It was my first ever Cold Day. This occurs when school is canceled because the weather is too cold outside. This morning’s temperature was -2 degrees Fahrenheit (felt like -26, so weather.com told me). I didn’t think it would happen. But, it did. After a quick trip to the curb to drop off recyclables, I was more than happy to stay inside for most of the rest of the day.
The horse seems to be doing well. She is eating and is in good spirits. Around 2:00, she was down in the valley grazing. That is one tough mare. The dog and I, meanwhile, are comparative wimps. He had on his winter blanket, a fleece scarf and his snow boots. I wore my barn coat, two scarves (one inside the coat, one outside), a hat beneath a hood, my fleece-lined boots and my tough gloves (that are falling apart at some of the seams, that I have tried to repair, that I have discovered I need a thicker/stronger needle in order to fix). This morning, the cold was intense. The wind was biting. This afternoon, at least, there was sun. All of the trips have been short and the house, struggling to stay above 60 degrees, feels like a sauna when you first come in.
I made lentil stew for lunch and some cornbread. Here’s the recipe for the (one-pot) lentil stew:
1/2 onion chopped
4 cloves garlic minced
2 medium carrots chopped
2 cups cauliflower florets
2 cups chopped green beans
1 cube vegetable bouillon
1 cup red lentils
4 cups water
1 bay leaf
salt & pepper to taste
As for the cornbread, I experimented a bit and it fell a little flatter than usual, so I am not going to share that recipe. I will spare you the disappointment.
This afternoon, the boys went to nap while I nearly finished a library book I have been reading, Elsie and Mairi Got to War: Two Extraordinary Women on the Western Front, by Diane Atkinson. I picked this book up last Thursday while Philip was in his reading session with Ms. Jo. I wandered the book stacks looking for something, but I didn’t know what. All I knew is that I wanted something different. I found this in the history aisle and I am glad I did. The book chronicles the lives of two women, Elsie and Mairi during World War I. The two women met because they were both motorcycle enthusiasts and attracted the attention of a man named Dr. Munro. He was was recruiting for a ambulatory service in Belgium for soldiers in the trenches and thought they had the “pluck” needed to do the job. As I read the tales of their exploits (driving down muddy roads with injured soldiers, warming men up with hot cocoa, trying to create hope in the face of fear), I was reminded of another book I had read recently: Hope in Hell by Dan Bortolotti. In both cases, some days would be calm. Other days would be tragic. Every day was uncertain. Sometimes, bureaucracy, interpersonal dynamics and resources helped make things bearable. Other times, they would be a source of strife. In Hope in Hell, there is an extensive discussion about the “showmanship” of some of the founders, how often they used publicity to raise funds and awareness. This World War I organization was not much different. Elsie and Mairi, celebrities in their day, frequently found themselves in the position of petitioning for funds to help sustain their operations. Letters sent to friends in England were subsequently published in local papers with pleas for aid from the editor. When supplies ran low, Elsie and Mairi would go on speaking tours, tell their stories and solicit funds. These women were serving in a war and had to actively raise the money to support their efforts. Sometimes, it is easy to forget that marketing across multiple channels and networking are not new phenomena. In fact, Elsie Knocker seemed to use every opportunity to raise funds for their cause. She was so committed to her work.
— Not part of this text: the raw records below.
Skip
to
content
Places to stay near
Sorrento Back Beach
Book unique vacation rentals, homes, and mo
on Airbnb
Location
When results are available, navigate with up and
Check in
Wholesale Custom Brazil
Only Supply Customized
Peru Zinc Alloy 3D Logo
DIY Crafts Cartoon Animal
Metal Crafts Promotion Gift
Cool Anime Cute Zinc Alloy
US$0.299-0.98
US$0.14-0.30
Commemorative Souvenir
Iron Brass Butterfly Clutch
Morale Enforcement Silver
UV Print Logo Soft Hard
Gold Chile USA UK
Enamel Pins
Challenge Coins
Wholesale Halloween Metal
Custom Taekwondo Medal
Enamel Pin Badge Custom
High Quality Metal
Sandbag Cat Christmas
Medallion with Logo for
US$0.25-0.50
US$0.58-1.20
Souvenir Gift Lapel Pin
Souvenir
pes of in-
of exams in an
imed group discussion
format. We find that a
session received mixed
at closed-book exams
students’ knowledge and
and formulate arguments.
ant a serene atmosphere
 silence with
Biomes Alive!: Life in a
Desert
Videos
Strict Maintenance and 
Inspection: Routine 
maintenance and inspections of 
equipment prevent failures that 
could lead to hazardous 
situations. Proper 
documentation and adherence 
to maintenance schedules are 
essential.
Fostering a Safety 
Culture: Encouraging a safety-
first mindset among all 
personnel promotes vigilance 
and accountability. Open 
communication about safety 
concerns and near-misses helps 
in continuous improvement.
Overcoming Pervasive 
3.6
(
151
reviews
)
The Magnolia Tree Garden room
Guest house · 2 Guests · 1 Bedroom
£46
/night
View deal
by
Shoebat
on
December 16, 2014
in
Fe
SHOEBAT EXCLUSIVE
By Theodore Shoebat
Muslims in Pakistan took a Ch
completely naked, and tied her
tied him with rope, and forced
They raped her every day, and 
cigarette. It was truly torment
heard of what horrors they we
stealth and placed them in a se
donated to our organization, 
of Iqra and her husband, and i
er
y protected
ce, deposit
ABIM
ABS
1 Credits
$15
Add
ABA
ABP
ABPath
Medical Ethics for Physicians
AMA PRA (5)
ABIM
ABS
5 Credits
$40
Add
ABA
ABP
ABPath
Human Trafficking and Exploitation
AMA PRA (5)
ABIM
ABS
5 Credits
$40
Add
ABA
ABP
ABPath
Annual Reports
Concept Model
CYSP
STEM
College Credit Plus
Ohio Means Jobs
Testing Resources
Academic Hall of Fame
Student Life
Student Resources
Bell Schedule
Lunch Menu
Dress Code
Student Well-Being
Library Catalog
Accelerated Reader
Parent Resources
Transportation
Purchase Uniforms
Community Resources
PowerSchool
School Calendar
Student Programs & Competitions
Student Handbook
Fame fades with time, though, unless vigilantly managed. Both Elsie and Mairi moved on to different careers after the war ended. I found myself appreciating their struggle for a post-war identity. Despite their notoriety and many awards for bravery and service, doors were not opened to them. While they had a brief stint with the Women’s Royal Air Force, that group disbanded a year after they were recruited. It must have been hard for them both, who probably defined themselves so strongly with their acts of service, to find their skills no longer in demand. We often speak of these occurrences in the face of layoffs and collapsed companies. Employees are forced to reinvent themselves or perish in the marketplace. We grudgingly accept it as a fact of modern life. Yet, these women, who led unconventional lives for a time, experienced this a century ago. Was it more or less difficult for them then? I suspect it was a greater challenge. So many more stigmas and limitations.
I laughed to Bruce that it seemed to me that many people are very loyal to products and brands, but they are not necessarily as loyal to other people. All the photographers that took photos, the journalists who wrote stories, the leaders of different aid societies who solicited funds probably continued to take pictures, write stories, and raise money for a cause. They just moved on to different causes and different phenoms. All in a day’s work.
It’s a reminder. So many of our personal challenges have been faced by someone else before, in a different time, a different place. Our challenges should not be measured relative to theirs as better or worse. Just human. And, as such, we should all remember that, like Elsie and Mairi, when you face obstacles, you keep trudging through because you believe in an idea and the best you can do is try.